Task brief = All entries below need to be written out exactly, but without their pictures.

Data shown =
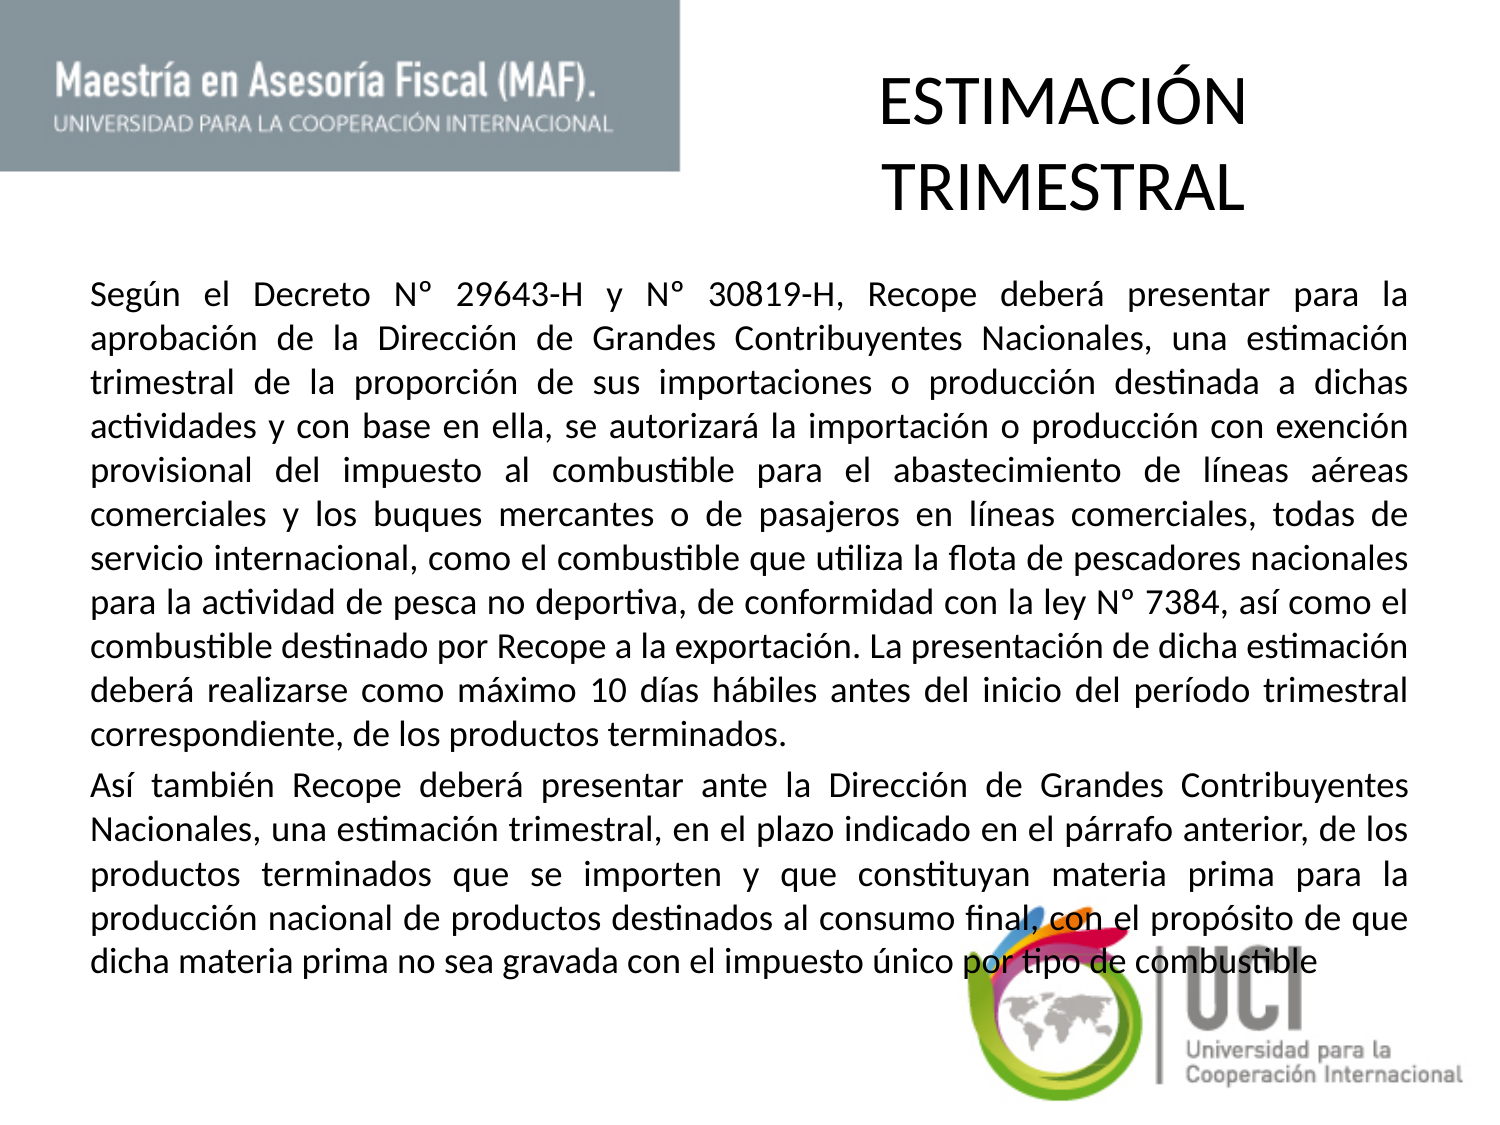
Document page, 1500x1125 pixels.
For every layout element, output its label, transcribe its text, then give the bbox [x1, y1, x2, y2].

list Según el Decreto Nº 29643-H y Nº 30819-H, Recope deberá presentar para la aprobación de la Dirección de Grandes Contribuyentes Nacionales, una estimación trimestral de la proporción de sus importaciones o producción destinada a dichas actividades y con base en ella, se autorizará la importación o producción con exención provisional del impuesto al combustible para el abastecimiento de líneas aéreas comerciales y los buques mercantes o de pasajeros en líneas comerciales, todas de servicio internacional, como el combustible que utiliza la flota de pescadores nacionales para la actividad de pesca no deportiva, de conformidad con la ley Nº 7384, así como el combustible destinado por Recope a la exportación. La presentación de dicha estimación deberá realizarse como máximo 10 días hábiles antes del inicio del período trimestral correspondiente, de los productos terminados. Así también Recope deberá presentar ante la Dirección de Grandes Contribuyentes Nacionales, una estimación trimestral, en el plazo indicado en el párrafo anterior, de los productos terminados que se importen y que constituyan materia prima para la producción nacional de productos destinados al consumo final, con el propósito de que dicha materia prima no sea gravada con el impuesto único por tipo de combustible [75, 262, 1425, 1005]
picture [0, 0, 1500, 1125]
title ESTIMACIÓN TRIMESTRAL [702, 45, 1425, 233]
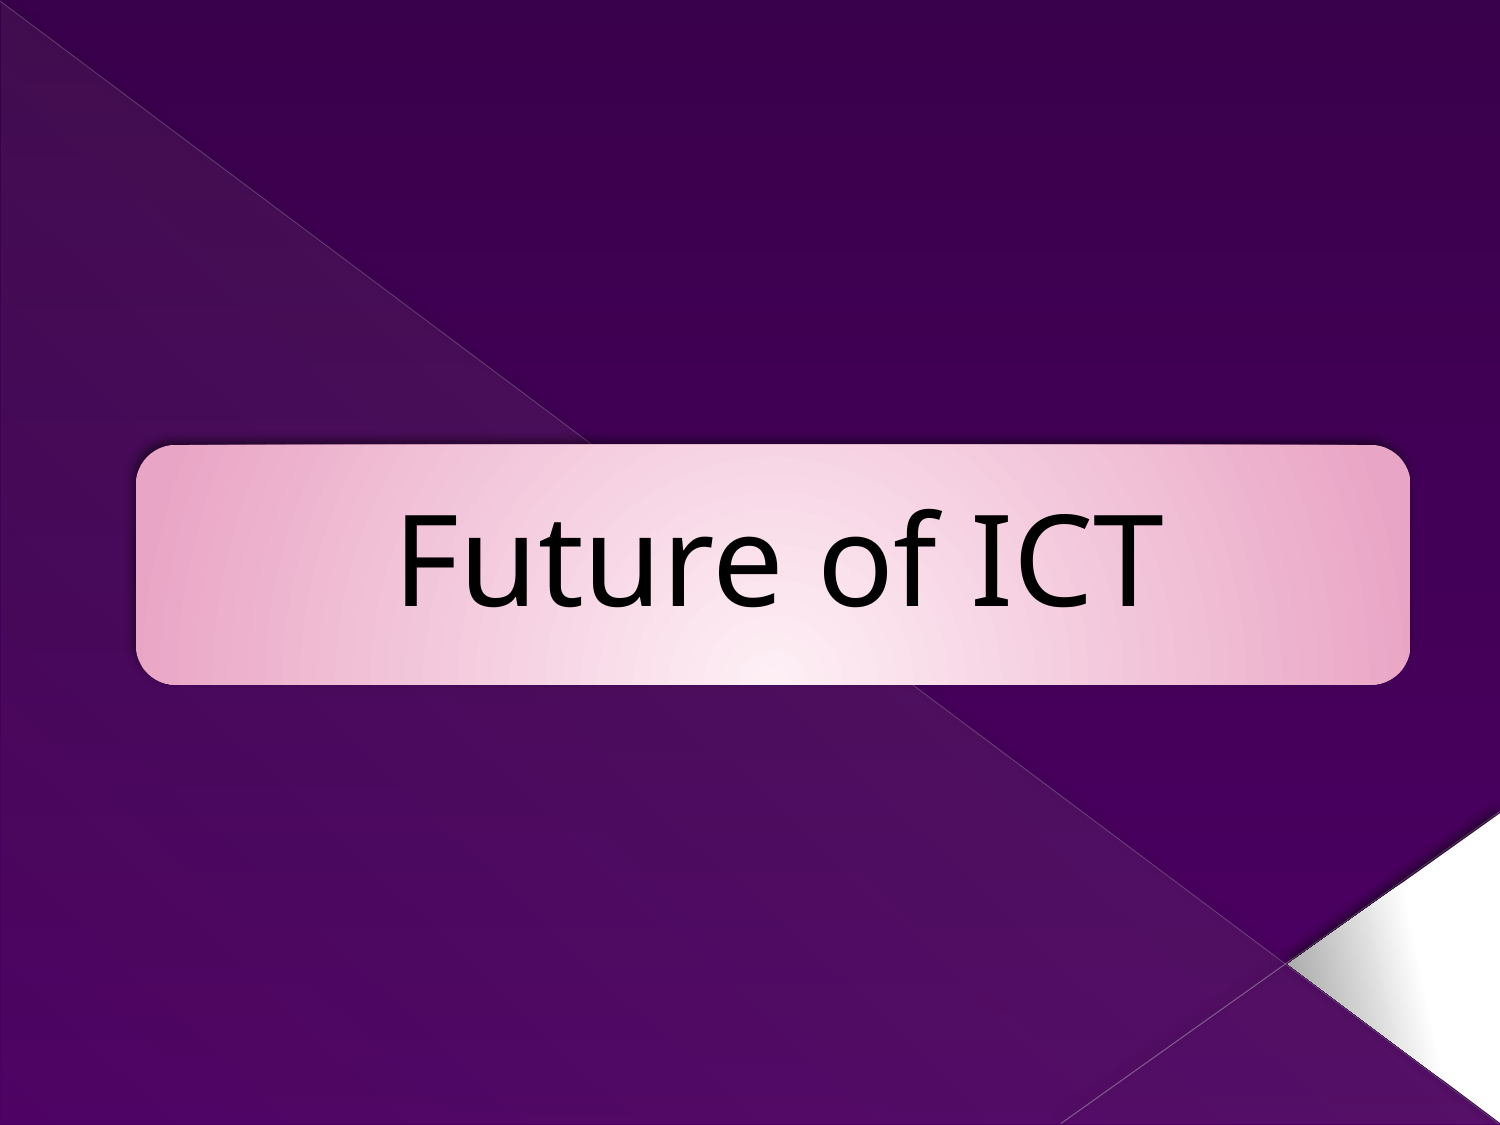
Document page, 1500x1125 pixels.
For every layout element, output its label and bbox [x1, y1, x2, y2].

The completed task =
Document page, 1500x1125 pixels.
For every layout element, output its label, transcribe its text, then give the bbox [x1, y1, x2, y2].

list Según el Decreto Nº 29643-H y Nº 30819-H, Recope deberá presentar para la aprobación de la Dirección de Grandes Contribuyentes Nacionales, una estimación trimestral de la proporción de sus importaciones o producción destinada a dichas actividades y con base en ella, se autorizará la importación o producción con exención provisional del impuesto al combustible para el abastecimiento de líneas aéreas comerciales y los buques mercantes o de pasajeros en líneas comerciales, todas de servicio internacional, como el combustible que utiliza la flota de pescadores nacionales para la actividad de pesca no deportiva, de conformidad con la ley Nº 7384, así como el combustible destinado por Recope a la exportación. La presentación de dicha estimación deberá realizarse como máximo 10 días hábiles antes del inicio del período trimestral correspondiente, de los productos terminados. Así también Recope deberá presentar ante la Dirección de Grandes Contribuyentes Nacionales, una estimación trimestral, en el plazo indicado en el párrafo anterior, de los productos terminados que se importen y que constituyan materia prima para la producción nacional de productos destinados al consumo final, con el propósito de que dicha materia prima no sea gravada con el impuesto único por tipo de combustible [75, 262, 1425, 1005]
picture [0, 0, 1500, 1125]
title ESTIMACIÓN TRIMESTRAL [702, 45, 1425, 233]
Document page, 1500x1125 pixels.
For every layout element, output its label and bbox [x1, y1, x2, y2].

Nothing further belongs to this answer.